La question de la sécurité dans la sous-région d’Afrique Centrale constitue l’un des axes prioritaires de ses dirigeants. La Commission Défense et Sécurité du Conseil de Paix et de Sécurité de l’Afrique Centrale poursuit ce 12 avril 2012, sa 1ère réunion extraordinaire. La rencontre se tient à l’hémicycle de l’Assemblée Nationale à Bangui.

Ils doivent mettre en place des stratégies sécuritaires pour une libre circulation des biens et des personnes. C’est l’un des objectifs fixés par les chefs d’Etat -major, les directeurs généraux de la police et de la gendarmerie, et également les experts de la sous-région en matière de défense et de sécurité.

Au menu de ce rendez-vous de taille, figure la question du retrait, d’ici 2013, de la Mission de la Consolidation de la Paix en Afrique Centrale (MICOPAX) déployée en 2008 en République Centrafricaine. Elle sera remplacée par les Forces Armées Centrafricaines (FACA).

A la veille de cette réunion, la discussion des experts en matière de sécurité de la Communauté Economique des Etats de l’Afrique Centrale (CEEAC) sur ce prochain retrait a porté essentiellement sur l’effectif et les moyens logistiques des FACA pour assurer une relève efficace.

Le Général Antonio Egidio Sousa Santos, Chef d’ Etat-major de l’armée Angolaise interrogé par Radio Ndeke Luka a déclaré que  « assurer une sécurité et une stabilité dans la sous-région est l’une des préoccupations de l’heure ».

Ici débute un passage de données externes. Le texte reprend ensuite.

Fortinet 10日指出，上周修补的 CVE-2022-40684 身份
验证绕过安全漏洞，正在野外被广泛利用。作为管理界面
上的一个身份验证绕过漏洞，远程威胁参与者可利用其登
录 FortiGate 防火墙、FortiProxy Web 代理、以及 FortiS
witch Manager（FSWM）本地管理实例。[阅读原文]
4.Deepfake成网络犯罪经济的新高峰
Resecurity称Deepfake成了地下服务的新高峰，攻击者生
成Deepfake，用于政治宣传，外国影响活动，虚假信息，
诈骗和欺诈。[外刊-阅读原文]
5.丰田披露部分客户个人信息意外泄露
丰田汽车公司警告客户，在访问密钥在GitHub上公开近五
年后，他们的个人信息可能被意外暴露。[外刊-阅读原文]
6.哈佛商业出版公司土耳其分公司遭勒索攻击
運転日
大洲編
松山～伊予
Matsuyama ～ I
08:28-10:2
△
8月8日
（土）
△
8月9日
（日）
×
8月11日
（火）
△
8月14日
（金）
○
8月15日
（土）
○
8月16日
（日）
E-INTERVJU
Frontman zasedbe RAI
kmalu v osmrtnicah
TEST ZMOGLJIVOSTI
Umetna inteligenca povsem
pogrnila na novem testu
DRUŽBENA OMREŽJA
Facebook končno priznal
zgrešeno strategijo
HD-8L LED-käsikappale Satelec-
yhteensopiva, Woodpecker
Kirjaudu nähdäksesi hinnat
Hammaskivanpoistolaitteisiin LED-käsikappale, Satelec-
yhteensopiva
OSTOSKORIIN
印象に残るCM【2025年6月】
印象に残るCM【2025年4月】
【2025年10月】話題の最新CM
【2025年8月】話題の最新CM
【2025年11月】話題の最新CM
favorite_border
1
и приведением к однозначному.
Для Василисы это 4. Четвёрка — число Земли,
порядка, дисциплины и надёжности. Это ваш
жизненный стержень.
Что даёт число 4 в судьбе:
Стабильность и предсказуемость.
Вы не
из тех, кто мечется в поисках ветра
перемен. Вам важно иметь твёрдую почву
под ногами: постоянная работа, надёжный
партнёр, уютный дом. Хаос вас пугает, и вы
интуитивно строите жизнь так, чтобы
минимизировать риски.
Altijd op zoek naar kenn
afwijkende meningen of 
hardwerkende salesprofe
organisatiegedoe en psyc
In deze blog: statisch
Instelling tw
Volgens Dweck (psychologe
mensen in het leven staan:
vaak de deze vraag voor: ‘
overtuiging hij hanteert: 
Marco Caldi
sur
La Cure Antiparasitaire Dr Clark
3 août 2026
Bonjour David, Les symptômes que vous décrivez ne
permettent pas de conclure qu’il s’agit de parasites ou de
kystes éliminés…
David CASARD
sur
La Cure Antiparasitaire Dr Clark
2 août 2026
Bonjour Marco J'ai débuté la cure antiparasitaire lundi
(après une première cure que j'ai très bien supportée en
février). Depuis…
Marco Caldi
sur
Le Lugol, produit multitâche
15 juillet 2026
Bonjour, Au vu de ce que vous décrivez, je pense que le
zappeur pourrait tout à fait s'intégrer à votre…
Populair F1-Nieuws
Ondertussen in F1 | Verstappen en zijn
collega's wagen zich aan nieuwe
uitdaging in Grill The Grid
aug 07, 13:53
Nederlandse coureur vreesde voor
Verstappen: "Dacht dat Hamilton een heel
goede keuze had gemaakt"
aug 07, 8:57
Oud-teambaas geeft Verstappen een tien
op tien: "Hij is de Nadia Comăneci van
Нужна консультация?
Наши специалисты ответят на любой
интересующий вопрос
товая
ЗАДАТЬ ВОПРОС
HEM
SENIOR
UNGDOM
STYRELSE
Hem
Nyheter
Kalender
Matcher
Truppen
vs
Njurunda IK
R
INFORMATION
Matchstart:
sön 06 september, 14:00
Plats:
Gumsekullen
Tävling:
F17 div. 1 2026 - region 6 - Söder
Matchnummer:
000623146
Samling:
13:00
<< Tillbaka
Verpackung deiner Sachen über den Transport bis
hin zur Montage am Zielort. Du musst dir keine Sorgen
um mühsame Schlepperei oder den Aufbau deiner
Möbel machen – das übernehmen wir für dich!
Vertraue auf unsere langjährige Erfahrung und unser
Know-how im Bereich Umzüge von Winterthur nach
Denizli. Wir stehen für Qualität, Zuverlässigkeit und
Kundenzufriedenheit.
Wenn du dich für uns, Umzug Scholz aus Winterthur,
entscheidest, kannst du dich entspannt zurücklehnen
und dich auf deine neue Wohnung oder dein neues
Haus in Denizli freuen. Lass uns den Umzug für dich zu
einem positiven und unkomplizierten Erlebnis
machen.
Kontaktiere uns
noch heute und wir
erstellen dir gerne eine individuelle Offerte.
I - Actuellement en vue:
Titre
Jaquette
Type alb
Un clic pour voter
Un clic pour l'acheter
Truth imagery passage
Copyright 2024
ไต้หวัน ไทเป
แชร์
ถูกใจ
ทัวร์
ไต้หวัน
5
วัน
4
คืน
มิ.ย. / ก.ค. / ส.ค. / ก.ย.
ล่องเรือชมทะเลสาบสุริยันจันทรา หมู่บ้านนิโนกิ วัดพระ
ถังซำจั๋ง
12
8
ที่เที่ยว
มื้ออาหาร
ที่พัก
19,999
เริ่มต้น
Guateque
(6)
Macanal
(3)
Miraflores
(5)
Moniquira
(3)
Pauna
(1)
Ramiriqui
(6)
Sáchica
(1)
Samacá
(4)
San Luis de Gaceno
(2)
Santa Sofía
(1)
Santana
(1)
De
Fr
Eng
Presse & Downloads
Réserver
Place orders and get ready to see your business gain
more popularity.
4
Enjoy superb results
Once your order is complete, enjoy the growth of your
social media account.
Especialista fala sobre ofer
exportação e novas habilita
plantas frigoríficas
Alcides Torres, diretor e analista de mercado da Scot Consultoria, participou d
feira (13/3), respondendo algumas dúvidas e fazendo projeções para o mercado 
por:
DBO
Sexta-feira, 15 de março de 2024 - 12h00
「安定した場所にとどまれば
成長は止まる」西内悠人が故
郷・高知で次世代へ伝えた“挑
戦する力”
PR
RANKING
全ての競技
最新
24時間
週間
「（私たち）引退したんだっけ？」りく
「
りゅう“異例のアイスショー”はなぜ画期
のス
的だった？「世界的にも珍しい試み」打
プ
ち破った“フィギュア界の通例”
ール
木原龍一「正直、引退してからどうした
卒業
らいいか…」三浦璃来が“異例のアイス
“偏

Pour le Général de Brigade Jean-Pierre Dolowaye, Chef d’Etat-Major adjoint des FACA, « la rencontre de Bangui dresse aussi le bilan de la sécurité dans l’espace de la CEEAC. Au sujet du prochain retrait de la MICOPAX, la RCA devrait rester un Etat souverain et assurer sa propre sécurité ».

A titre de rappel, la MICOPAX a été déployée dans les zones affectées par les crises militaro-politiques en République Centrafricaine. Malgré leur présence, la question sécuritaire reste une épine dans les pieds des autorités du pays.

Outre les rebellions nationales qui, pour la plupart ont signé des accords de paix avec le pouvoir de Bangui, celles dites étrangères continuent de piller, tuer, violer la population civile centrafricaine. Pour preuve, des fréquents cas de tueries et enlèvements enregistrés ces derniers dans le Mbomou et le Haut Mbomou (est),  perpétrés par les rebelles de l’Armée de Résistance du Seigneur (LRA). A cette liste s’ajoutent  des éléments du Général rebelle Baba Ladé dissimulés dans le centre, le nord et le nord-est du pays et qui sévissent en maitres.

 

NDLR : La problématique de la situation centrafricaine actuellement est l’incapacité structurelle des FACA à assurer la défense du territoire centrafricain et la sécurité des citoyens. C’est cette donne qui a entraîné la venue des troupes de la MICOPAX dont la présence ne peut durer ad vitam aeternam. Tant que Bozizé et son fils Francis continueront avec leurs agissements consistant à détourner les PGA des soldats, à faire du commerce et du business avec les moyens de l’armée, à distribuer à tour de bras les galons sur des critères tribalistes et politiques, bref à déstructurer cette armée, elle ne sera jamais à même de défendre le territoire national et ramener la sécurité que le peuple appelle de tous ses vœux. La MICOPAX peut s’en aller mais rien n’empêche Bozizé de sous-traiter comme il l’a fait avec l’Ouganda une partie du territoire à l’armée de ce pays qui en profite pour piller tranquillement nos ressources naturelles (or, diamant, bois) dans le sud-est.